Second, is AI functioning like a research assistant — helping locate sources, organize information, or surface relevant passages — or is it being asked to deliver final answers to complex questions the user does not yet understand? In the former case, AI can support learning. In the latter, it replaces it.
Third, are AI-generated outputs being checked against primary sources, reviewed by knowledgeable humans, and subjected to skepticism or are they being accepted uncritically?
AI systems are well-documented to fabricate citations, introduce factual errors, and confidently present falsehoods. Treating them as authoritative is not education. It is outsourcing essential judgment in a potentially dangerous way.
These distinctions are often flattened in more didactic discussions of AI in schools, but they are essential. Without them, conversations devolve into either blanket bans or uncritical enthusiasm, neither of which serves students well.
Institutional Responsibility is Paramount
One common objection deserves direct attention: is it hypocritical for educators to use AI while banning its use by students?
The answer is no, as long as the distinction between assistance and substitution is clearly maintained.

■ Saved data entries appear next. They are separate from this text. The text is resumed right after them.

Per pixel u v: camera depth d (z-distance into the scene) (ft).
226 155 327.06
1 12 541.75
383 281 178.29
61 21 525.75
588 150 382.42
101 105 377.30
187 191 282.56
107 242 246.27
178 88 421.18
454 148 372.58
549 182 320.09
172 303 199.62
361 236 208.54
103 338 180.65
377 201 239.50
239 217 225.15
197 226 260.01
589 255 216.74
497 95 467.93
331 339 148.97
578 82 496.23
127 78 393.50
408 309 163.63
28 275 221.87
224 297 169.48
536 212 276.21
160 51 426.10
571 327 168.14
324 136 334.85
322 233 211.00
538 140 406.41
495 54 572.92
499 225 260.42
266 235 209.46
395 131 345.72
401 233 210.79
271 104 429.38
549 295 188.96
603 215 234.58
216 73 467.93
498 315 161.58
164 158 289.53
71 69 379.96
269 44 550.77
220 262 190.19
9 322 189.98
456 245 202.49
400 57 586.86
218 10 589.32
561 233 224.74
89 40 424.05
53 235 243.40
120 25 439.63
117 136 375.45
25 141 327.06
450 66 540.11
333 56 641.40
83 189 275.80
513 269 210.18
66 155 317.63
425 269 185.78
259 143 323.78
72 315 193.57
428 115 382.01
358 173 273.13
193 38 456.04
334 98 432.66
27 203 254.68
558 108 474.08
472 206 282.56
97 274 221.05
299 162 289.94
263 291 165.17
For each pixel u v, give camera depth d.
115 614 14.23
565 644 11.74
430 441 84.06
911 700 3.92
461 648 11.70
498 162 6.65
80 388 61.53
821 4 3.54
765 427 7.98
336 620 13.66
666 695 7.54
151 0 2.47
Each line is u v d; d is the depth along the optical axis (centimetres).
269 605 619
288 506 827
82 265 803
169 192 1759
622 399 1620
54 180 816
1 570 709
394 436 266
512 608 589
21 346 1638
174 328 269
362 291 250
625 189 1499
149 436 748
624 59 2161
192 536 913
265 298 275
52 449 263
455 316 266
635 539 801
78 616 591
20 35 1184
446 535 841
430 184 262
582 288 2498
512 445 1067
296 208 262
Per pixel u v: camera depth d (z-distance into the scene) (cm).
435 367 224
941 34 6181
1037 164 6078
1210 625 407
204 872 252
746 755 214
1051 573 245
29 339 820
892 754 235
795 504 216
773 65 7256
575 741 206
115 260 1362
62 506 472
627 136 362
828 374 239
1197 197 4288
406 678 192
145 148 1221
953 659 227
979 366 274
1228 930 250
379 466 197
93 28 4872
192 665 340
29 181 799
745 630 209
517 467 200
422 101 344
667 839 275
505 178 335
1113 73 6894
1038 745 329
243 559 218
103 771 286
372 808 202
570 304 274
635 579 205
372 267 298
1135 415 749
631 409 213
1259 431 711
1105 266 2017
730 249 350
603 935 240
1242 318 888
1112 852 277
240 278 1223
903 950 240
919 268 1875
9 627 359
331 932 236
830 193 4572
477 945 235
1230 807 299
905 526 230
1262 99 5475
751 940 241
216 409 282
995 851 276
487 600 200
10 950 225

When a teacher uses AI to grade multiple-choice quizzes, this is no different in principle from using an automated Scantron. When a teacher uses AI to brainstorm lesson activities, organize course material, or streamline administrative tasks, the intellectual labor of teaching remains intact. AI is reducing friction, not replacing thought.
By contrast, when a student uses AI to complete assigned work that is explicitly designed to develop their own skills, the AI is doing the thinking for them. These are not parallel uses. They serve entirely different ends.
Education has always involved asymmetry. Teachers have access to tools, experience, and knowledge that students do not yet possess. That asymmetry exists precisely to guide students toward mastery — not to eliminate the need for growth altogether.
For institutions like Lexandria, the responsibility is therefore twofold. First, we must use AI in ways that enhance access, quality, and sustainability without compromising intellectual rigor. Second, we must be explicit about where we draw boundaries, and why.
AI allows us to offer high-quality educational resources at no cost, to iterate quickly, and to reach audiences we otherwise could not. But those benefits are only meaningful if the underlying content remains accurate, demanding, and human-guided.
Every AI-assisted resource we publish is reviewed. Every primary text remains central. Every tool we deploy is evaluated against a simple standard: does this help learners engage more deeply with the material, or does it encourage disengagement?
AI is neither the savior nor the destroyer of education. It is a tool: Powerful, flexible, and morally neutral.
Its impact depends entirely on how it is used.
Used poorly, AI will accelerate intellectual atrophy, reduce learning to output generation, and erode trust in academic work. Used well, it can expand access, reduce administrative burden, and allow educators to devote more time to teaching rather than logistics.
The question that matters most is not whether AI is present in the classroom, but whether it is serving as an assistant — or doing the thinking for us.
At Lexandria, we are committed to the former.